Publié le 29/01/2024 par Nicolas Bras / Catégorie: Critique

Au Japon on trouve des archives d’images du conflit israélo-palestinien de la période des années 60 et 70. Dans un soucis de relais et de conservation de ces bobines rares destinées à un public nippon, le réalisateur et son équipe les ont amenées dans le studio de numérisation du Kask à Gand. À partir de ce matériau, il nous propose le film de montage R21 Aka Restoring Solidarity qui raconte à la fois la destruction de la Palestine et à la fois les efforts de militants japonais pour sensibiliser leurs concitoyens à cette cause.

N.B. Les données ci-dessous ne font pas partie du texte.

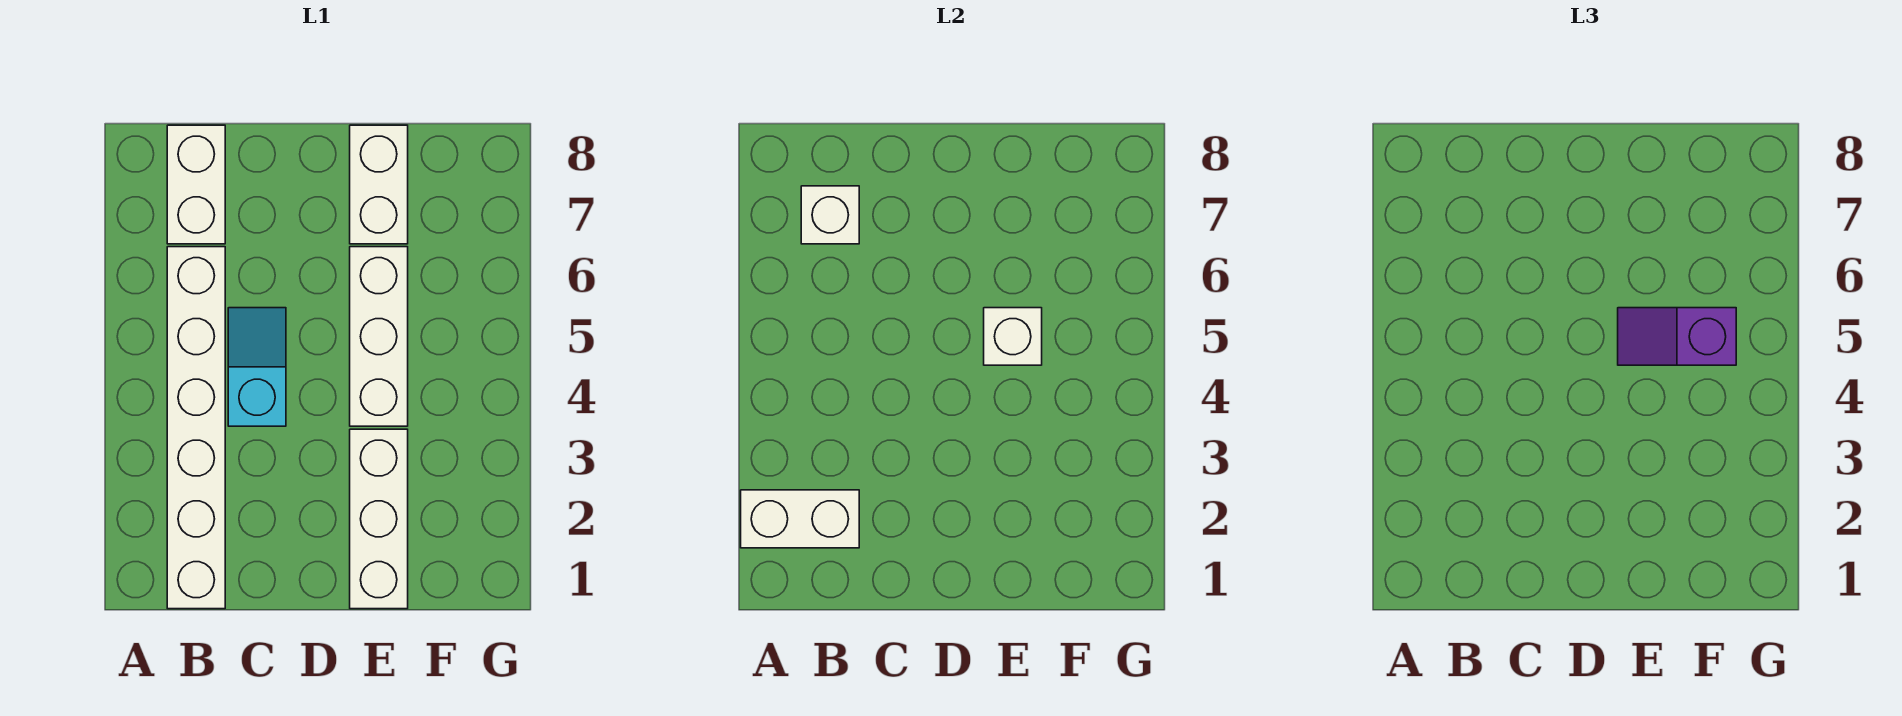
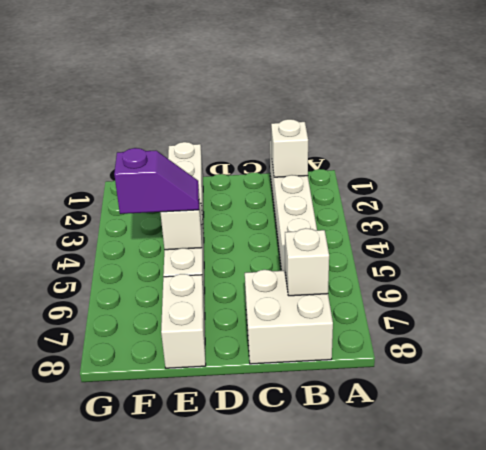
white 1x2 brick [741,490,859,548] -> white 1x1 brick [271,119,308,177]
white 1x2 brick [167,125,225,244] -> white 2x2 brick [245,270,333,364]
cyan 1x2 slope [228,308,286,426] -> none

R21 Aka Restoring Solidarity de Mohanad Yakubi - FESTIVAL EN VILLE!

Aussi surprenant que cela puisse paraître, il existe un lien ténu entre la militance de gauche japonaise des années soixante et la lutte menée par le Front populaire de libération de la Palestine. Dans ces années-là, la population japonaise se retrouve confrontée au renouvellement de l’accord de coopération avec les États-Unis qui, de facto, fait du Japon une base militaire US (ce qui est encore le cas aujourd’hui) à partir de laquelle les combats seront menés en Corée et au Vietnam par exemple. La mobilisation de la gauche nippone et des étudiants sera d’une grande intensité et ils trouveront dans le tragique de la situation palestinienne la quintessence de ce qu’ils et elles rejettent avec virulence : le colonialisme américain par l’entremise, ici, de la création de l’état d’Israël. Ce lien se concrétisera entre autres par une mobilisation au Japon de groupe de militants actifs dans la sensibilisation de la population au sort du peuple palestinien.

 

Enfin arrive R21 aka Restoring Solidarity réalisé par Mohamad Yaqubi. Après un travail d’enquête que seul une séquence d’entrée nous évoque, une poignée de personnes rentrent en contact avec une archive discrète japonaise où sont encore rangés des coupures de presse et autres bobines de films de cette époque. Autant de copies d’archive précieuses qui témoignent de la situation dans les territoires palestiniens dans les années 60 et 70. Réalisés par des locaux ou des Japonais, ils rendent comptent des atrocités subies (massacre des camps de réfugiés de Sabra et Chatila, destruction de certaines villes...) des conditions de vie sur place autant que de l’histoire de la création d’Israël. Des images marquantes et essentielles pour retracer l’histoire de cette colonisation, perçue ici, selon un spectre militant unidimensionnel. Par instants, les films récoltés rendent compte des déboires et tentatives des militants nippons de voir ce conflit concerner plus de monde dans l’Archipel. 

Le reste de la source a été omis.